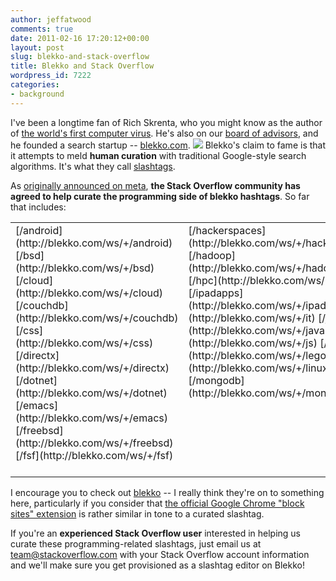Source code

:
 ```yaml
---
author: jeffatwood
comments: true
date: 2011-02-16 17:20:12+00:00
layout: post
slug: blekko-and-stack-overflow
title: Blekko and Stack Overflow
wordpress_id: 7222
categories:
- background
---
```


I've been a longtime fan of Rich Skrenta, who you might know as the author of [the world's first computer virus](http://en.wikipedia.org/wiki/Elk_Cloner). He's also on our [board of advisors](http://stackexchange.com/about/management#advisors), and he founded a search startup -- [blekko.com](http://blekko.com).
[![](http://blog.stackoverflow.com/wp-content/uploads/blekko-slash-the-web-logo.png)](http://blekko.com/)
Blekko's claim to fame is that it attempts to meld **human curation** with traditional Google-style search algorithms. It's what they call [slashtags](http://blekko.com/tag/show).

As [originally announced on meta](http://meta.stackoverflow.com/questions/77441/community-curation-of-the-blekko-com-programming-slashtags), **the Stack Overflow community has agreed to help curate the programming side of blekko hashtags**. So far that includes:

<table width="400" >
<tr >

<td valign="top" >
[/android](http://blekko.com/ws/+/android) 
[/bsd](http://blekko.com/ws/+/bsd) 
[/cloud](http://blekko.com/ws/+/cloud) 
[/couchdb](http://blekko.com/ws/+/couchdb) 
[/css](http://blekko.com/ws/+/css) 
[/directx](http://blekko.com/ws/+/directx) 
[/dotnet](http://blekko.com/ws/+/dotnet) 
[/emacs](http://blekko.com/ws/+/emacs) 
[/freebsd](http://blekko.com/ws/+/freebsd) 
[/fsf](http://blekko.com/ws/+/fsf) 

</td>

<td valign="top" >
[/hackerspaces](http://blekko.com/ws/+/hackerspaces) 
[/hadoop](http://blekko.com/ws/+/hadoop) 
[/hpc](http://blekko.com/ws/+/hpc) 
[/ipadapps](http://blekko.com/ws/+/ipadapps) 
[/it](http://blekko.com/ws/+/it) 
[/java](http://blekko.com/ws/+/java) 
[/js](http://blekko.com/ws/+/js) 
[/lego](http://blekko.com/ws/+/lego) 
[/linux](http://blekko.com/ws/+/linux) 
[/mongodb](http://blekko.com/ws/+/mongodb) 

</td>

<td valign="top" >
[/ms](http://blekko.com/ws/+/ms) 
[/nosql](http://blekko.com/ws/+/nosql) 
[/open-source](http://blekko.com/ws/+/open-source) 
[/opengl](http://blekko.com/ws/+/opengl) 
[/perl](http://blekko.com/ws/+/perl) 
[/php](http://blekko.com/ws/+/php) 
[/python](http://blekko.com/ws/+/python) 
[/rails](http://blekko.com/ws/+/rails) 
[/ruby](http://blekko.com/ws/+/ruby) 
[/so](http://blekko.com/ws/+/so) 

</td>

<td valign="top" >
[/sql](http://blekko.com/ws/+/sql) 
[/tech](http://blekko.com/ws/+/tech) 
[/techblogs](http://blekko.com/ws/+/techblogs) 
[/ubuntu](http://blekko.com/ws/+/ubuntu) 
[/unix](http://blekko.com/ws/+/unix) 
[/utf8](http://blekko.com/ws/+/utf8) 
[/ux](http://blekko.com/ws/+/ux) 
[/videogames](http://blekko.com/ws/+/videogames) 
[/vim](http://blekko.com/ws/+/vim) 
[/webdesign](http://blekko.com/ws/+/webdesign) 
[/windows](http://blekko.com/ws/+/windows) 

</td>
</table>

I encourage you to check out [blekko](http://blekko.com) -- I really think they're on to something here, particularly if you consider that [the official Google Chrome "block sites" extension](http://googleblog.blogspot.com/2011/02/new-chrome-extension-block-sites-from.html) is rather similar in tone to a curated slashtag.

If you're an **experienced Stack Overflow user** interested in helping us curate these programming-related slashtags, just email us at team@stackoverflow.com with your Stack Overflow account information and we'll make sure you get provisioned as a slashtag editor on Blekko!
######
> [Task details] Everything in the data except the pictures must appear in your answer unchanged.

> [Answer below]
Source code

:
 ```yaml
---
author: jeffatwood
comments: true
date: 2011-02-16 17:20:12+00:00
layout: post
slug: blekko-and-stack-overflow
title: Blekko and Stack Overflow
wordpress_id: 7222
categories:
- background
---
```


I've been a longtime fan of Rich Skrenta, who you might know as the author of [the world's first computer virus](http://en.wikipedia.org/wiki/Elk_Cloner). He's also on our [board of advisors](http://stackexchange.com/about/management#advisors), and he founded a search startup -- [blekko.com](http://blekko.com).
[![](http://blog.stackoverflow.com/wp-content/uploads/blekko-slash-the-web-logo.png)](http://blekko.com/)
Blekko's claim to fame is that it attempts to meld **human curation** with traditional Google-style search algorithms. It's what they call [slashtags](http://blekko.com/tag/show).

As [originally announced on meta](http://meta.stackoverflow.com/questions/77441/community-curation-of-the-blekko-com-programming-slashtags), **the Stack Overflow community has agreed to help curate the programming side of blekko hashtags**. So far that includes:

<table width="400" >
<tr >

<td valign="top" >
[/android](http://blekko.com/ws/+/android) 
[/bsd](http://blekko.com/ws/+/bsd) 
[/cloud](http://blekko.com/ws/+/cloud) 
[/couchdb](http://blekko.com/ws/+/couchdb) 
[/css](http://blekko.com/ws/+/css) 
[/directx](http://blekko.com/ws/+/directx) 
[/dotnet](http://blekko.com/ws/+/dotnet) 
[/emacs](http://blekko.com/ws/+/emacs) 
[/freebsd](http://blekko.com/ws/+/freebsd) 
[/fsf](http://blekko.com/ws/+/fsf) 

</td>

<td valign="top" >
[/hackerspaces](http://blekko.com/ws/+/hackerspaces) 
[/hadoop](http://blekko.com/ws/+/hadoop) 
[/hpc](http://blekko.com/ws/+/hpc) 
[/ipadapps](http://blekko.com/ws/+/ipadapps) 
[/it](http://blekko.com/ws/+/it) 
[/java](http://blekko.com/ws/+/java) 
[/js](http://blekko.com/ws/+/js) 
[/lego](http://blekko.com/ws/+/lego) 
[/linux](http://blekko.com/ws/+/linux) 
[/mongodb](http://blekko.com/ws/+/mongodb) 

</td>

<td valign="top" >
[/ms](http://blekko.com/ws/+/ms) 
[/nosql](http://blekko.com/ws/+/nosql) 
[/open-source](http://blekko.com/ws/+/open-source) 
[/opengl](http://blekko.com/ws/+/opengl) 
[/perl](http://blekko.com/ws/+/perl) 
[/php](http://blekko.com/ws/+/php) 
[/python](http://blekko.com/ws/+/python) 
[/rails](http://blekko.com/ws/+/rails) 
[/ruby](http://blekko.com/ws/+/ruby) 
[/so](http://blekko.com/ws/+/so) 

</td>

<td valign="top" >
[/sql](http://blekko.com/ws/+/sql) 
[/tech](http://blekko.com/ws/+/tech) 
[/techblogs](http://blekko.com/ws/+/techblogs) 
[/ubuntu](http://blekko.com/ws/+/ubuntu) 
[/unix](http://blekko.com/ws/+/unix) 
[/utf8](http://blekko.com/ws/+/utf8) 
[/ux](http://blekko.com/ws/+/ux) 
[/videogames](http://blekko.com/ws/+/videogames) 
[/vim](http://blekko.com/ws/+/vim) 
[/webdesign](http://blekko.com/ws/+/webdesign) 
[/windows](http://blekko.com/ws/+/windows) 

</td>
</table>

I encourage you to check out [blekko](http://blekko.com) -- I really think they're on to something here, particularly if you consider that [the official Google Chrome "block sites" extension](http://googleblog.blogspot.com/2011/02/new-chrome-extension-block-sites-from.html) is rather similar in tone to a curated slashtag.

If you're an **experienced Stack Overflow user** interested in helping us curate these programming-related slashtags, just email us at team@stackoverflow.com with your Stack Overflow account information and we'll make sure you get provisioned as a slashtag editor on Blekko!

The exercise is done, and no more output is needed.